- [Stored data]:
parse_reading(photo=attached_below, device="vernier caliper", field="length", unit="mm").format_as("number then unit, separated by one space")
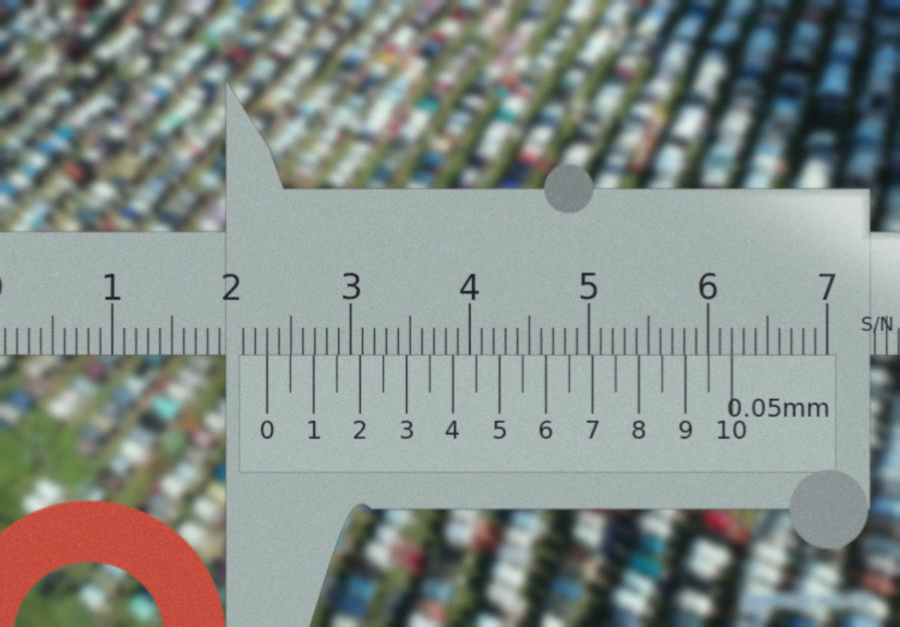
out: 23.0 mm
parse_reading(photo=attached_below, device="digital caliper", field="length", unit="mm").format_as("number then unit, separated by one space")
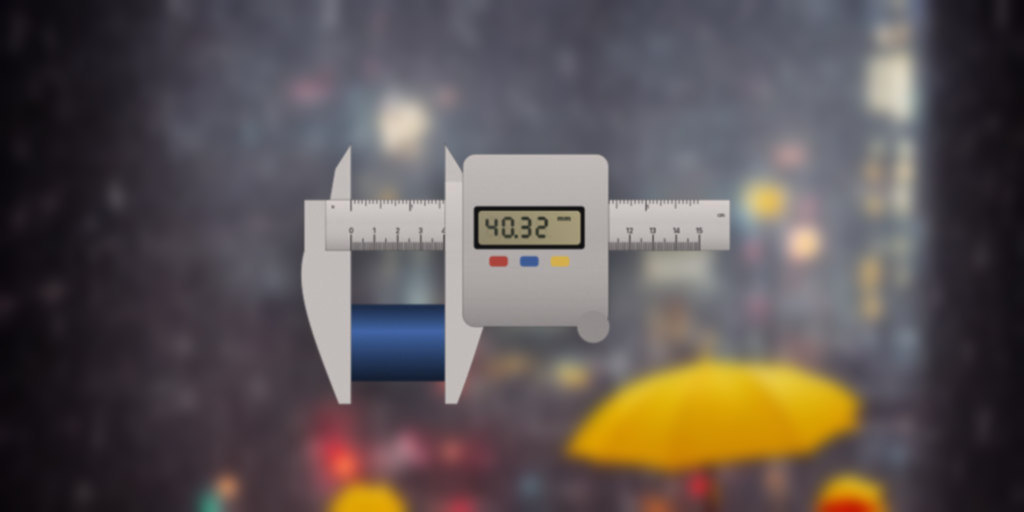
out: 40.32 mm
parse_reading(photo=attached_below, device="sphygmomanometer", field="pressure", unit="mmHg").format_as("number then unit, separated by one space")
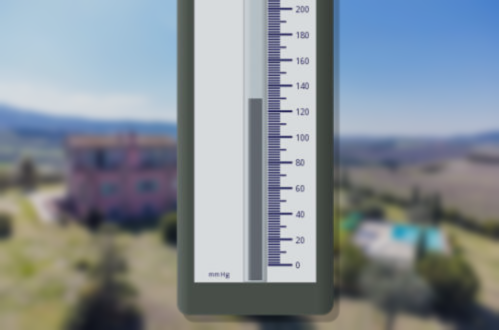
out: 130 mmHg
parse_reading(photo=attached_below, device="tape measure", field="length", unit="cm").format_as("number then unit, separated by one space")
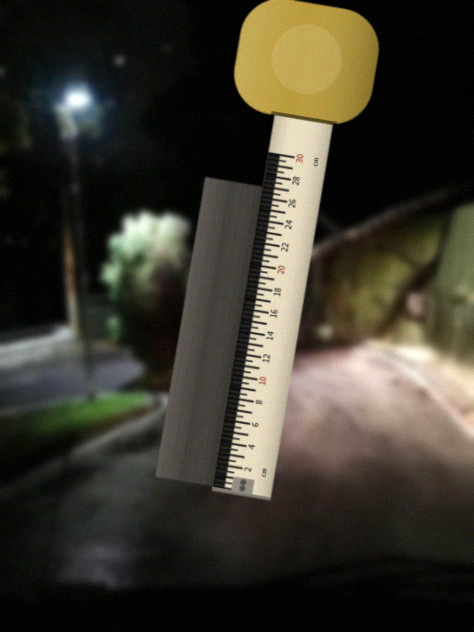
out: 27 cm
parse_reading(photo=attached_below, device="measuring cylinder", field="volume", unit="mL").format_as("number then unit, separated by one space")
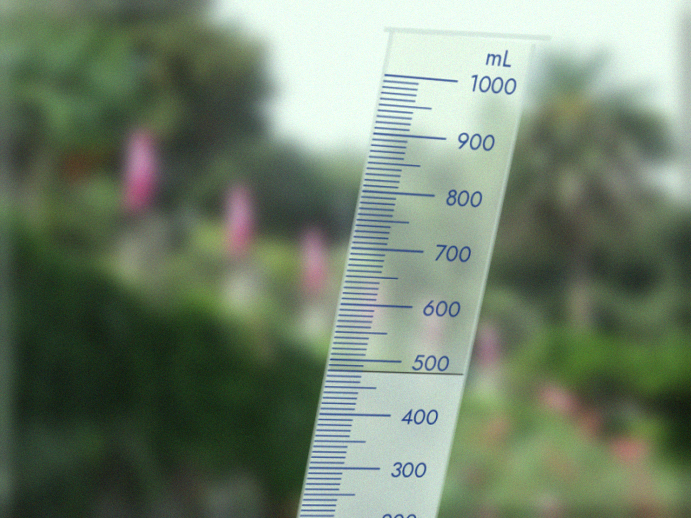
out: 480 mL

- [EXERCISE]: Copy out all of the records above word for word, omitting the pictures.

- [WRITTEN ANSWER]:
parse_reading(photo=attached_below, device="vernier caliper", field="length", unit="mm").format_as("number then unit, separated by one space")
out: 23.0 mm
parse_reading(photo=attached_below, device="digital caliper", field="length", unit="mm").format_as("number then unit, separated by one space")
out: 40.32 mm
parse_reading(photo=attached_below, device="sphygmomanometer", field="pressure", unit="mmHg").format_as("number then unit, separated by one space")
out: 130 mmHg
parse_reading(photo=attached_below, device="tape measure", field="length", unit="cm").format_as("number then unit, separated by one space")
out: 27 cm
parse_reading(photo=attached_below, device="measuring cylinder", field="volume", unit="mL").format_as("number then unit, separated by one space")
out: 480 mL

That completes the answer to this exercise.